The acquisition will provide access to Exl-111, a half-life extended, high-affinity anti-IgE antibody currently in Phase I clinical trials.
Designed as an advanced extension of the established biology of validated anti-IgE therapy, Exl-111 may complement the existing Novartis allergy portfolio across diverse allergic conditions and patient contexts.
Unlike standard approaches, Exl-111 aims to dissociate receptor-bound IgE and could offer faster, deeper Fc epsilon RI alpha (FcεRIα) downregulation. Early Phase I data indicate sustained exposure consistent with its half-life extended design.
If further trials confirm these findings, the mechanism could support stronger disease control, more convenient dosing and wider use across allergic asthma, chronic inducible urticaria, food allergy and other IgE-mediated illnesses, including potentially in paediatric populations.

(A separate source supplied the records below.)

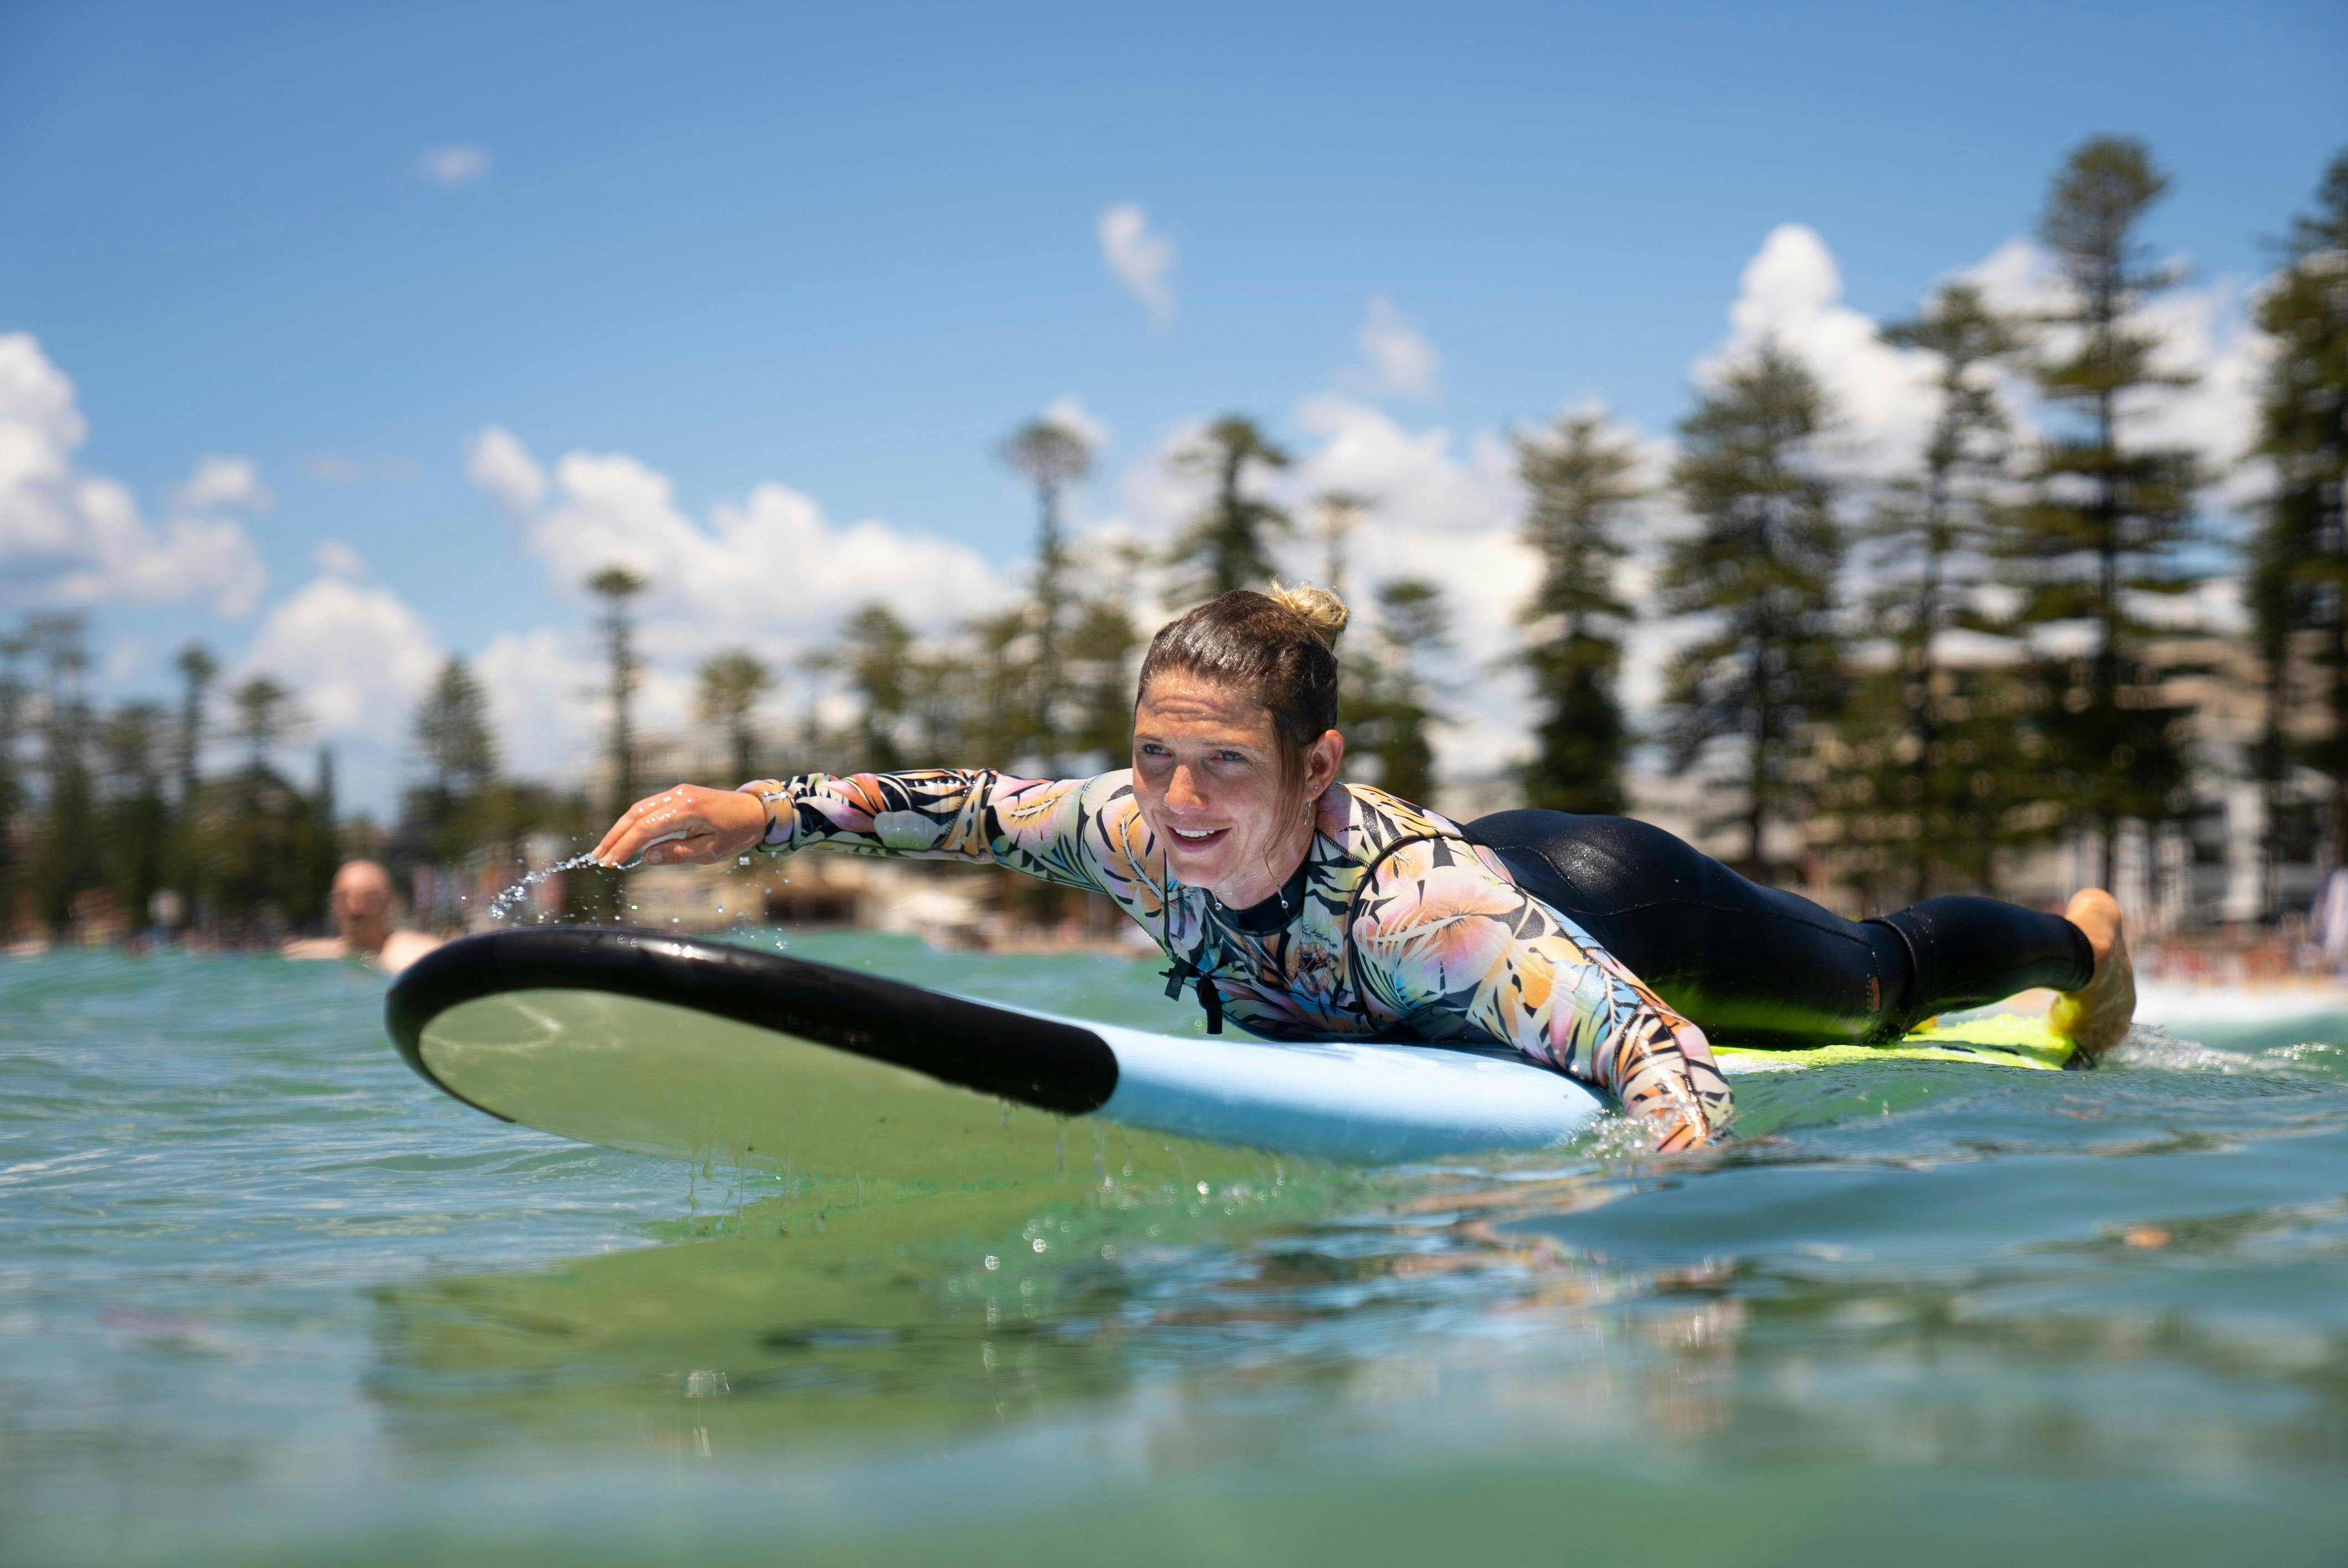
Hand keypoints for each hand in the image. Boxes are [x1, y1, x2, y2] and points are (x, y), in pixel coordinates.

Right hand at [592, 784, 770, 866]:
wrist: (757, 811)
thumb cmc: (737, 833)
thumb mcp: (710, 851)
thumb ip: (677, 853)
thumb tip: (646, 857)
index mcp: (687, 809)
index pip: (646, 828)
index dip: (625, 846)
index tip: (611, 863)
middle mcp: (678, 795)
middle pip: (636, 814)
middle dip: (615, 836)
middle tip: (598, 858)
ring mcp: (677, 792)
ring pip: (640, 808)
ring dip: (621, 829)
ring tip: (606, 850)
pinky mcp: (679, 794)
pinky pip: (650, 807)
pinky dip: (634, 822)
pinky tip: (625, 838)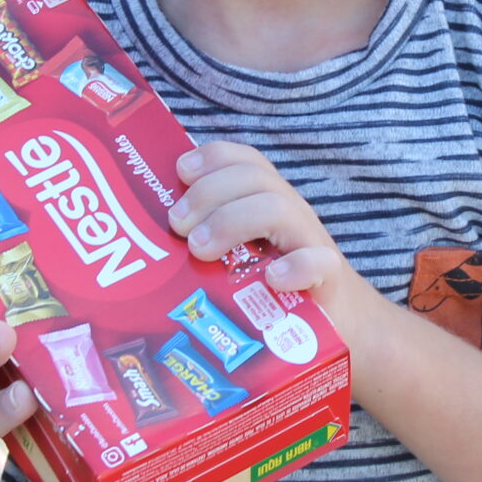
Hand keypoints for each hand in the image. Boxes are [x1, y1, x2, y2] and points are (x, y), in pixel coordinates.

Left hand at [169, 142, 373, 322]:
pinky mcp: (329, 279)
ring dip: (234, 221)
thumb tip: (142, 238)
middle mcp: (288, 212)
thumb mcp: (240, 255)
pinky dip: (294, 266)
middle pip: (254, 178)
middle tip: (177, 225)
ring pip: (279, 208)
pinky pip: (318, 263)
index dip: (213, 157)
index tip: (180, 171)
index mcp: (265, 200)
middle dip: (208, 193)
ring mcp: (309, 242)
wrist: (338, 323)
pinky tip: (271, 279)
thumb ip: (206, 239)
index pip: (244, 159)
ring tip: (201, 249)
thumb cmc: (273, 286)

Novartis biomedical research president Fiona Marshall said: “Excellergy adds a differentiated next-generation anti-IgE programme that builds on biology Novartis knows well, supported by preclinical evidence and early clinical pharmacokinetic data.
“Exl-111 is designed to go beyond conventional anti-IgE therapy, with the potential to deliver faster and deeper suppression of IgE signalling as well as improved symptom control.
“This proposed acquisition strengthens our allergy portfolio and reflects our strategy of advancing innovative, bold science to bring meaningful additional benefits to patients.”
The transaction is anticipated to close in the second half of 2026, subject to regulatory approvals and customary closing conditions.
Last week, Novartis signed an agreement to acquire SNV4818, a pan-mutant selective Phosphoinositide 3-kinase alpha (PI3Kα) inhibitor, from Synnovation Therapeutics.
Novartis agreed to pay $2bn upfront and up to $1bn in milestones to acquire Synnovation Therapeutics’ wholly owned subsidiary Pikavation Therapeutics, which holds SNV4818 and related programmes.